======== Items ========

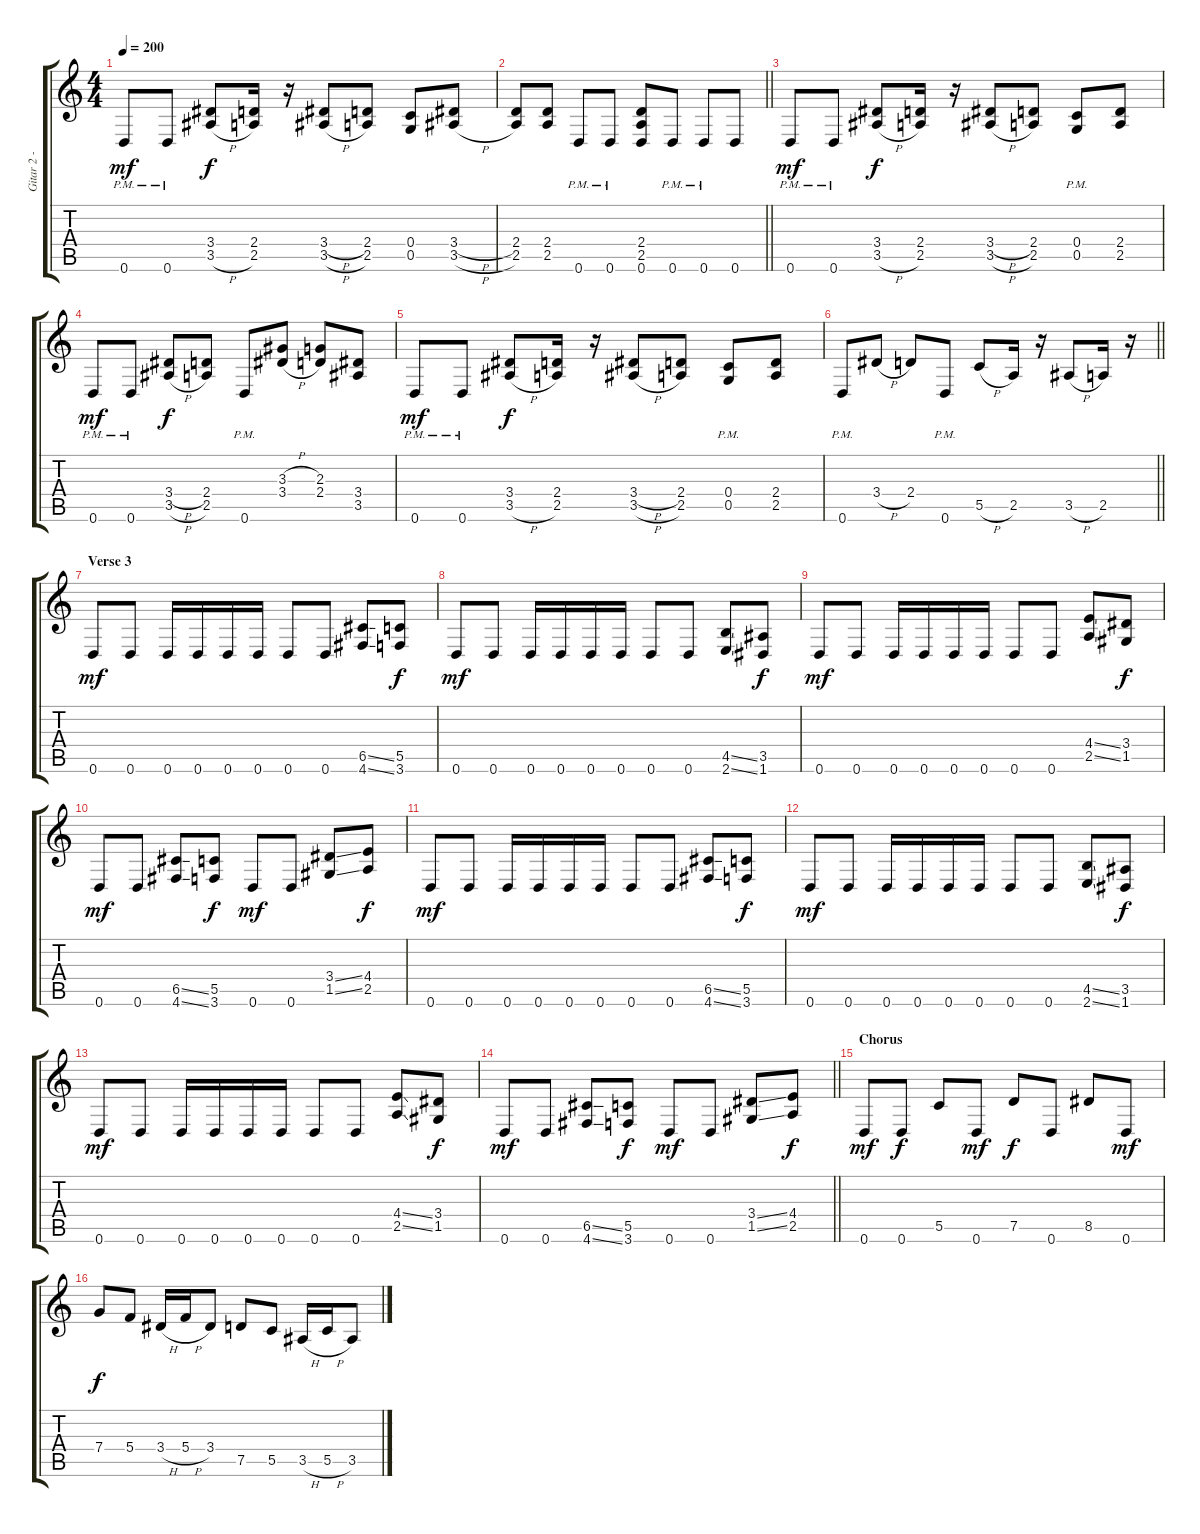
\track ("Gitar 2 - Taner" "Gitar 2 - ") {instrument distortionguitar}
\staff {score tabs}
\tuning (D4 A3 F3 C3 G2 D2) {hide}
\ts (4 4)
\tempo 200
\clef g2
\ks c
0.6{pm}.8{dy mf} 0.6{pm}.8 (3.4 3.5{h}).8{dy f} (2.4 2.5).16 r.16 (3.4{h} 3.5{h}).8 (2.4 2.5).8 (0.4 0.5).8 (3.4{h} 3.5{h}).8 |
\barLineRight lightlight
(2.4 2.5).8 (2.4 2.5).8 0.6{pm}.8 0.6{pm}.8 (2.4 2.5 0.6).8 0.6{pm}.8 0.6{pm}.8 0.6.8 |
0.6{pm}.8{dy mf} 0.6{pm}.8 (3.4 3.5{h}).8{dy f} (2.4 2.5).16 r.16 (3.4{h} 3.5{h}).8 (2.4 2.5).8 (0.4{pm} 0.5{pm}).8 (2.4 2.5).8 |
0.6{pm}.8{dy mf} 0.6{pm}.8 (3.4{h} 3.5{h}).8{dy f} (2.4 2.5).8 0.6{pm}.8 (3.3{h} 3.4{h}).8 (2.3 2.4).8 (3.4 3.5).8 |
0.6{pm}.8{dy mf} 0.6{pm}.8 (3.4 3.5{h}).8{dy f} (2.4 2.5).16 r.16 (3.4{h} 3.5{h}).8 (2.4 2.5).8 (0.4{pm} 0.5{pm}).8 (2.4 2.5).8 |
\barLineRight lightlight
0.6{pm}.8 3.4{h}.8 2.4.8 0.6{pm}.8 5.5{h}.8 2.5.16 r.16 3.5{h}.8 2.5.16 r.16 |
\section ("" "Verse 3")
0.6.8{dy mf} 0.6.8 0.6.16 0.6.16 0.6.16 0.6.16 0.6.8 0.6.8 (6.5{ss} 4.6{ss}).8 (5.5 3.6).8{dy f} |
0.6.8{dy mf} 0.6.8 0.6.16 0.6.16 0.6.16 0.6.16 0.6.8 0.6.8 (4.5{ss} 2.6{ss}).8 (3.5 1.6).8{dy f} |
0.6.8{dy mf} 0.6.8 0.6.16 0.6.16 0.6.16 0.6.16 0.6.8 0.6.8 (4.4{ss} 2.5{ss}).8 (3.4 1.5).8{dy f} |
0.6.8{dy mf} 0.6.8 (6.5{ss} 4.6{ss}).8 (5.5 3.6).8{dy f} 0.6.8{dy mf} 0.6.8 (3.4{ss} 1.5{ss}).8 (4.4 2.5).8{dy f} |
0.6.8{dy mf} 0.6.8 0.6.16 0.6.16 0.6.16 0.6.16 0.6.8 0.6.8 (6.5{ss} 4.6{ss}).8 (5.5 3.6).8{dy f} |
0.6.8{dy mf} 0.6.8 0.6.16 0.6.16 0.6.16 0.6.16 0.6.8 0.6.8 (4.5{ss} 2.6{ss}).8 (3.5 1.6).8{dy f} |
0.6.8{dy mf} 0.6.8 0.6.16 0.6.16 0.6.16 0.6.16 0.6.8 0.6.8 (4.4{ss} 2.5{ss}).8 (3.4 1.5).8{dy f} |
\barLineRight lightlight
0.6.8{dy mf} 0.6.8 (6.5{ss} 4.6{ss}).8 (5.5 3.6).8{dy f} 0.6.8{dy mf} 0.6.8 (3.4{ss} 1.5{ss}).8 (4.4 2.5).8{dy f} |
\section ("" "Chorus")
0.6.8{dy mf} 0.6.8{dy f} 5.5.8 0.6.8{dy mf} 7.5.8{dy f} 0.6.8 8.5.8 0.6.8{dy mf} |
7.4.8{dy f} 5.4.8 3.4{h}.16 5.4{h}.16 3.4.8 7.5.8 5.5.8 3.5{h}.16 5.5{h}.16 3.5.8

========

▸ What is needed: Rewrite the notation in the records with "Chorus" replaced by "Refrain", leaving everything else as it is. Omit the pictures.

▸ Solved exercise:
\track ("Gitar 2 - Taner" "Gitar 2 - ") {instrument distortionguitar}
\staff {score tabs}
\tuning (D4 A3 F3 C3 G2 D2) {hide}
\ts (4 4)
\tempo 200
\clef g2
\ks c
0.6{pm}.8{dy mf} 0.6{pm}.8 (3.4 3.5{h}).8{dy f} (2.4 2.5).16 r.16 (3.4{h} 3.5{h}).8 (2.4 2.5).8 (0.4 0.5).8 (3.4{h} 3.5{h}).8 |
\barLineRight lightlight
(2.4 2.5).8 (2.4 2.5).8 0.6{pm}.8 0.6{pm}.8 (2.4 2.5 0.6).8 0.6{pm}.8 0.6{pm}.8 0.6.8 |
0.6{pm}.8{dy mf} 0.6{pm}.8 (3.4 3.5{h}).8{dy f} (2.4 2.5).16 r.16 (3.4{h} 3.5{h}).8 (2.4 2.5).8 (0.4{pm} 0.5{pm}).8 (2.4 2.5).8 |
0.6{pm}.8{dy mf} 0.6{pm}.8 (3.4{h} 3.5{h}).8{dy f} (2.4 2.5).8 0.6{pm}.8 (3.3{h} 3.4{h}).8 (2.3 2.4).8 (3.4 3.5).8 |
0.6{pm}.8{dy mf} 0.6{pm}.8 (3.4 3.5{h}).8{dy f} (2.4 2.5).16 r.16 (3.4{h} 3.5{h}).8 (2.4 2.5).8 (0.4{pm} 0.5{pm}).8 (2.4 2.5).8 |
\barLineRight lightlight
0.6{pm}.8 3.4{h}.8 2.4.8 0.6{pm}.8 5.5{h}.8 2.5.16 r.16 3.5{h}.8 2.5.16 r.16 |
\section ("" "Verse 3")
0.6.8{dy mf} 0.6.8 0.6.16 0.6.16 0.6.16 0.6.16 0.6.8 0.6.8 (6.5{ss} 4.6{ss}).8 (5.5 3.6).8{dy f} |
0.6.8{dy mf} 0.6.8 0.6.16 0.6.16 0.6.16 0.6.16 0.6.8 0.6.8 (4.5{ss} 2.6{ss}).8 (3.5 1.6).8{dy f} |
0.6.8{dy mf} 0.6.8 0.6.16 0.6.16 0.6.16 0.6.16 0.6.8 0.6.8 (4.4{ss} 2.5{ss}).8 (3.4 1.5).8{dy f} |
0.6.8{dy mf} 0.6.8 (6.5{ss} 4.6{ss}).8 (5.5 3.6).8{dy f} 0.6.8{dy mf} 0.6.8 (3.4{ss} 1.5{ss}).8 (4.4 2.5).8{dy f} |
0.6.8{dy mf} 0.6.8 0.6.16 0.6.16 0.6.16 0.6.16 0.6.8 0.6.8 (6.5{ss} 4.6{ss}).8 (5.5 3.6).8{dy f} |
0.6.8{dy mf} 0.6.8 0.6.16 0.6.16 0.6.16 0.6.16 0.6.8 0.6.8 (4.5{ss} 2.6{ss}).8 (3.5 1.6).8{dy f} |
0.6.8{dy mf} 0.6.8 0.6.16 0.6.16 0.6.16 0.6.16 0.6.8 0.6.8 (4.4{ss} 2.5{ss}).8 (3.4 1.5).8{dy f} |
\barLineRight lightlight
0.6.8{dy mf} 0.6.8 (6.5{ss} 4.6{ss}).8 (5.5 3.6).8{dy f} 0.6.8{dy mf} 0.6.8 (3.4{ss} 1.5{ss}).8 (4.4 2.5).8{dy f} |
\section ("" "Refrain")
0.6.8{dy mf} 0.6.8{dy f} 5.5.8 0.6.8{dy mf} 7.5.8{dy f} 0.6.8 8.5.8 0.6.8{dy mf} |
7.4.8{dy f} 5.4.8 3.4{h}.16 5.4{h}.16 3.4.8 7.5.8 5.5.8 3.5{h}.16 5.5{h}.16 3.5.8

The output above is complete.